Qualitative Results: Fig. 10 shows some qualitative results of our hierarchical contours. Please note that COB is capable of correctly distinguishing between internal contours (e.g. cat or dog) and external, semantical, object boundaries.

Fig. 10.
figure 10

Qualitative results on PASCAL - hierarchical regions. Row 1: original images, Row 2: ground-truth boundaries, Row 3: hierarchical regions with COB.

6 Conclusions

In this work, we have developed an approach to detect contours at multiple scales, together with their orientations, in a single forward pass of a convolutional neural network. We provide a fast framework for generating region hierarchies by efficiently combining multiscale oriented contour detections, thanks to a new sparse boundary representation.
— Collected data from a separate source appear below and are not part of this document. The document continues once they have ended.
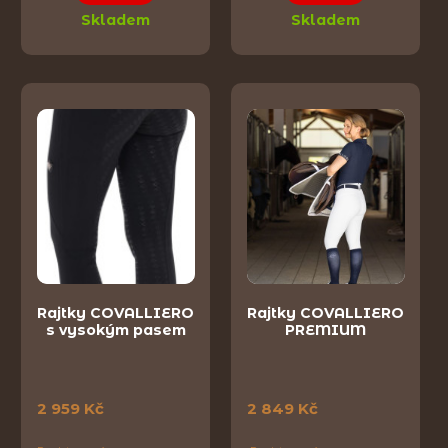
Skladem
Skladem
Rajtky COVALLIERO
Rajtky COVALLIERO
s vysokým pasem
PREMIUM
2 959 Kč
2 849 Kč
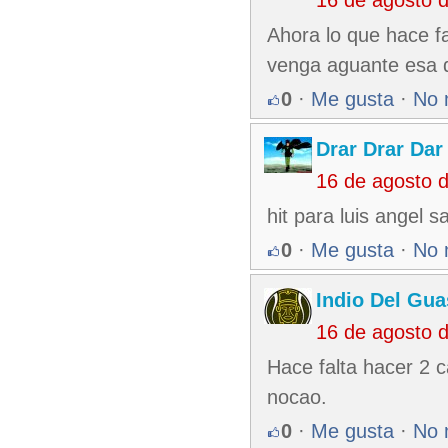
16 de agosto 
Ahora lo que hace f
venga aguante esa d
0
·
Me gusta
·
No 
Drar Drar Dar
16 de agosto 
hit para luis angel 
0
·
Me gusta
·
No 
Indio Del Gu
16 de agosto 
Hace falta hacer 2 
nocao.
0
·
Me gusta
·
No 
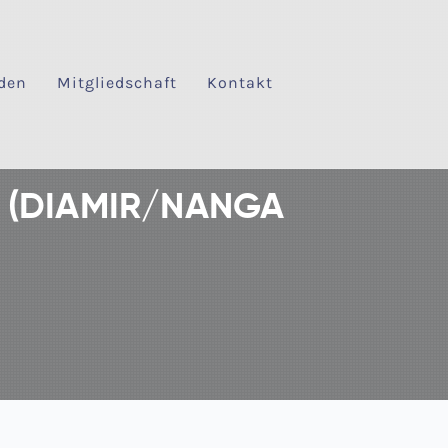
den
Mitgliedschaft
Kontakt
GE (DIAMIR/NANGA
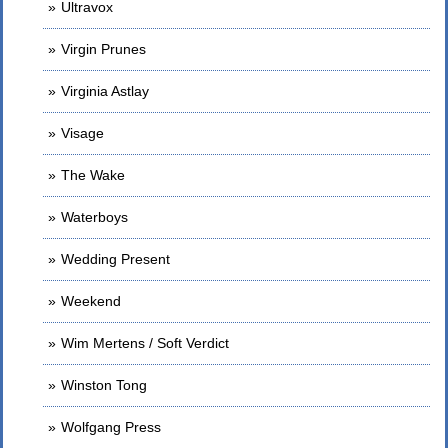
Ultravox
Virgin Prunes
Virginia Astlay
Visage
The Wake
Waterboys
Wedding Present
Weekend
Wim Mertens / Soft Verdict
Winston Tong
Wolfgang Press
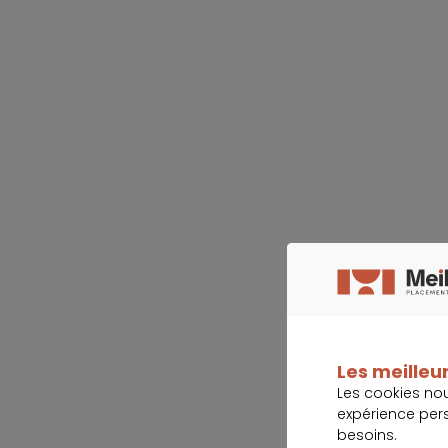
Les meilleur
Les cookies no
expérience per
besoins.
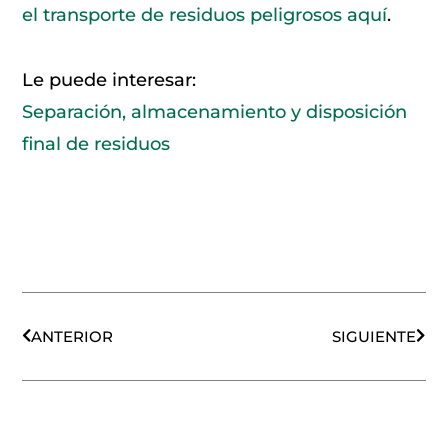
el transporte de residuos peligrosos aquí
.
Le puede interesar:
Separación, almacenamiento y disposición
final de residuos
Ant
Sigu
ANTERIOR
SIGUIENTE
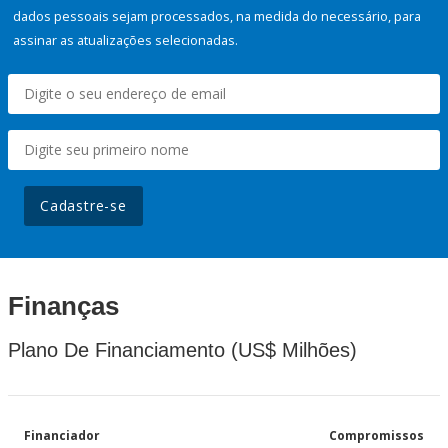
dados pessoais sejam processados, na medida do necessário, para
assinar as atualizações selecionadas.
Cadastre-se
Finanças
Plano De Financiamento (US$ Milhões)
Financiador
Compromissos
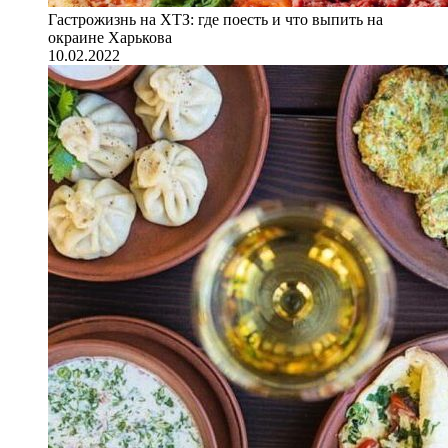
Гастрожизнь на ХТЗ: где поесть и что выпить на
окраине Харькова
10.02.2022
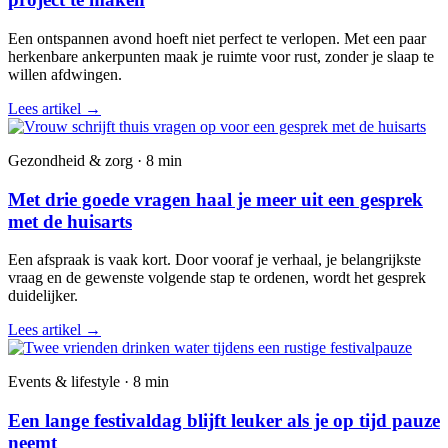
Een ontspannen avond hoeft niet perfect te verlopen. Met een paar
herkenbare ankerpunten maak je ruimte voor rust, zonder je slaap te
willen afdwingen.
Lees artikel
→
Gezondheid & zorg · 8 min
Met drie goede vragen haal je meer uit een gesprek
met de huisarts
Een afspraak is vaak kort. Door vooraf je verhaal, je belangrijkste
vraag en de gewenste volgende stap te ordenen, wordt het gesprek
duidelijker.
Lees artikel
→
Events & lifestyle · 8 min
Een lange festivaldag blijft leuker als je op tijd pauze
neemt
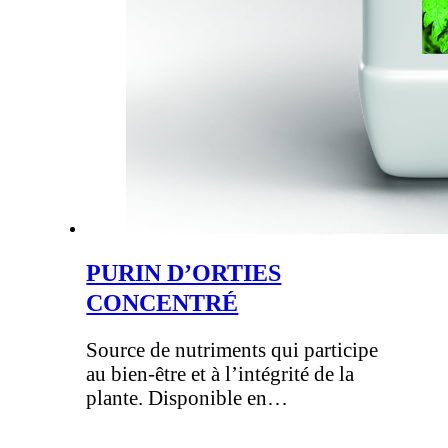
PURIN D’ORTIES
CONCENTRÉ
Source de nutriments qui participe
au bien-être et à l’intégrité de la
plante. Disponible en…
We shift from the BSDS to PASCAL in the evaluation to unwind all the potential of data-hungry methods such as CNNs and by observing that the performance on the BSDS is close to saturation.

Our technique achieves state-of-the-art performance by a significant margin for contour detection, the estimation of their orientation, generic image segmentation, and object proposals. We show that our architecture is modular by using two different CNN base architectures, which suggests that it will be able to transfer further improvements in CNN base architectures to perceptual grouping. We also show that our method does not require globalization, which was a speed bottleneck in previous approaches.

All our code, CNN models, pre-computed results, dataset splits, and benchmarks are publicly available at www.vision.ee.ethz.ch/~cvlsegmentation/.